:: Task to complete ::
Quote, without any change, the line that contains "[1189,535,1234,549] 185% ->" and all lines that follow it to the end of the data below.

:: Data to process ::
---*---
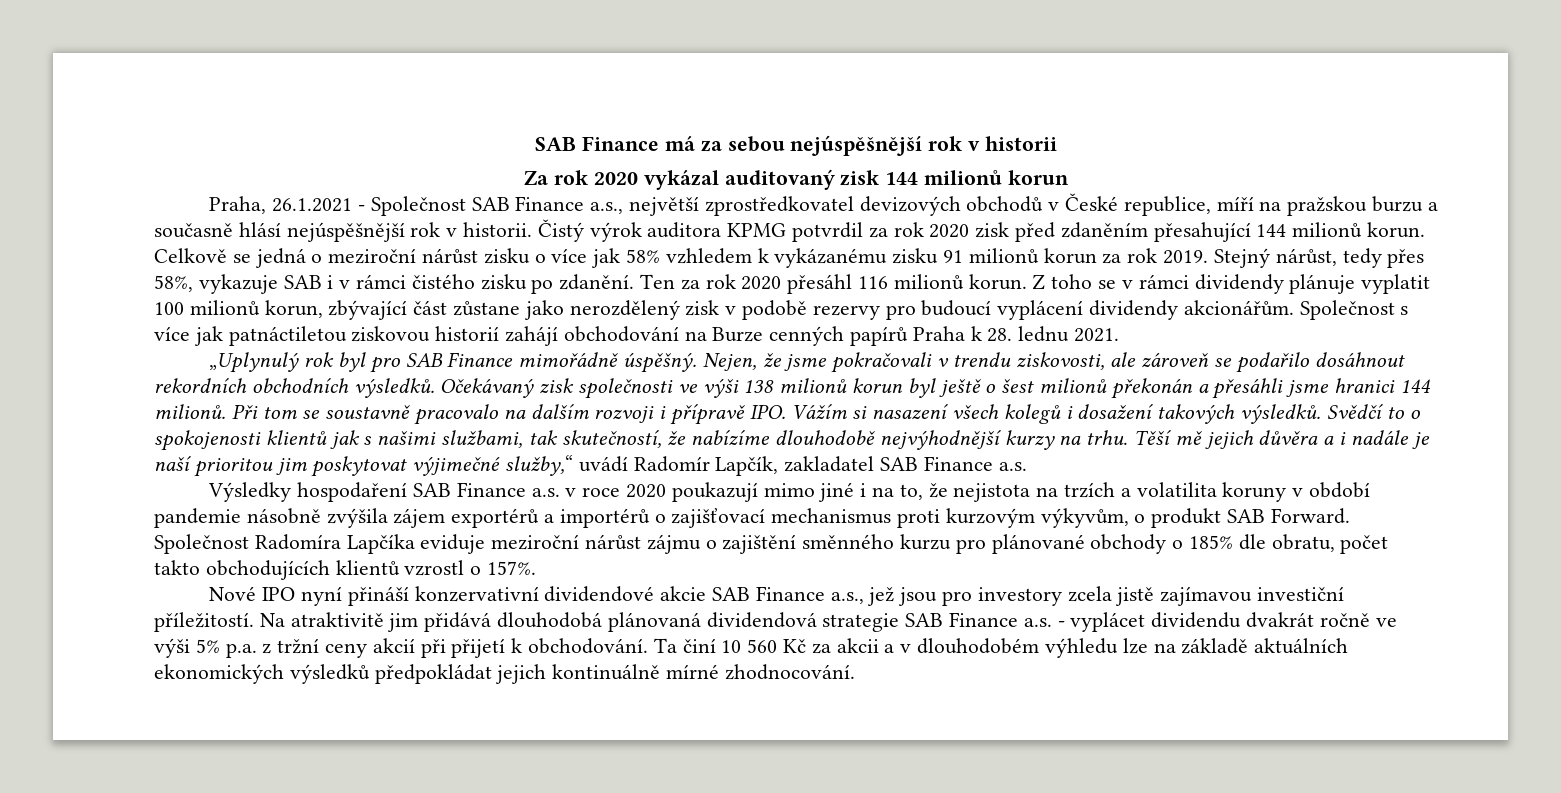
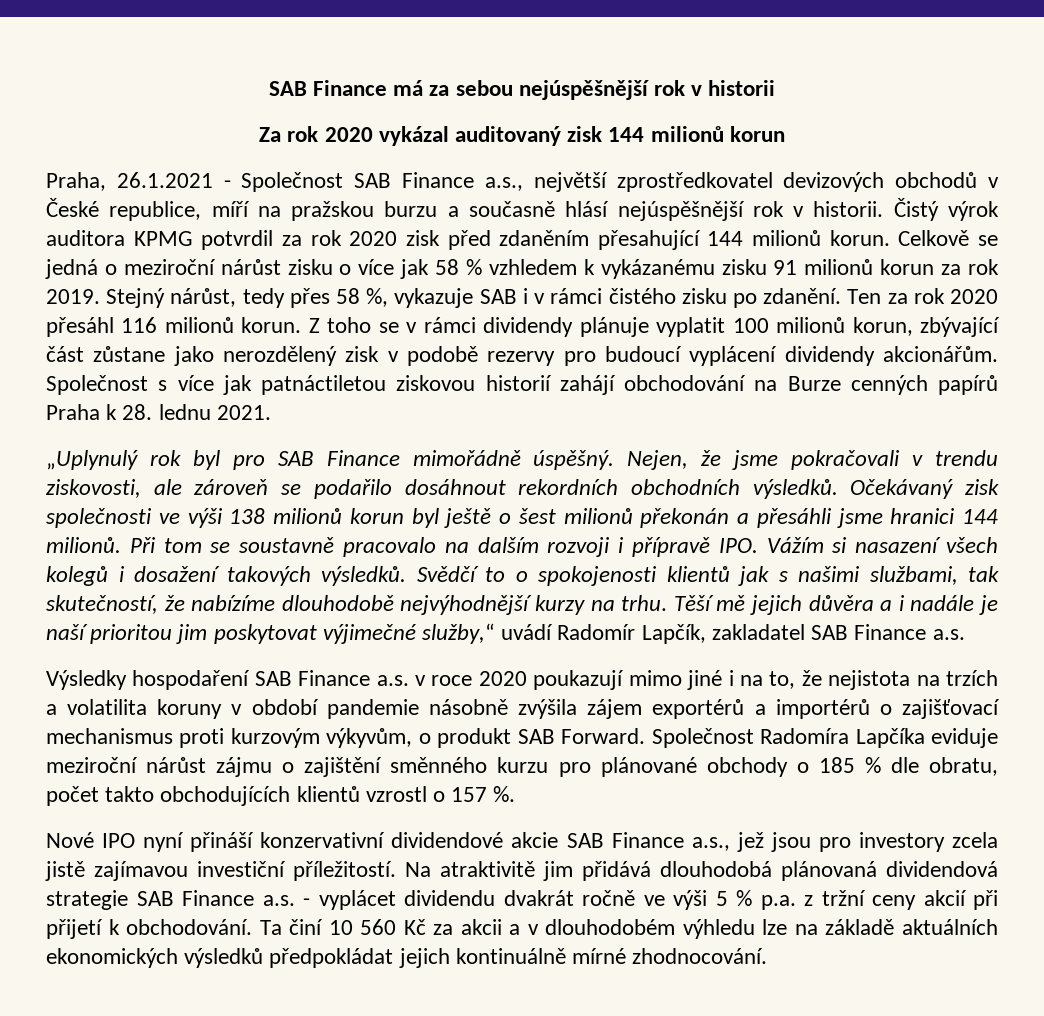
[626,249,661,263] 58% -> [435,259,482,275] 58 %
[154,275,193,292] 58%, -> [336,288,389,307] 58 %,
[1189,535,1234,549] 185% -> [818,757,881,773] 185 %
[487,561,537,575] 157%. -> [451,786,516,802] 157 %.
[195,639,220,653] 5% -> [715,890,752,906] 5 %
---*---
:: Written answer ::
[1189,535,1234,549] 185% -> [818,757,881,773] 185 %
[487,561,537,575] 157%. -> [451,786,516,802] 157 %.
[195,639,220,653] 5% -> [715,890,752,906] 5 %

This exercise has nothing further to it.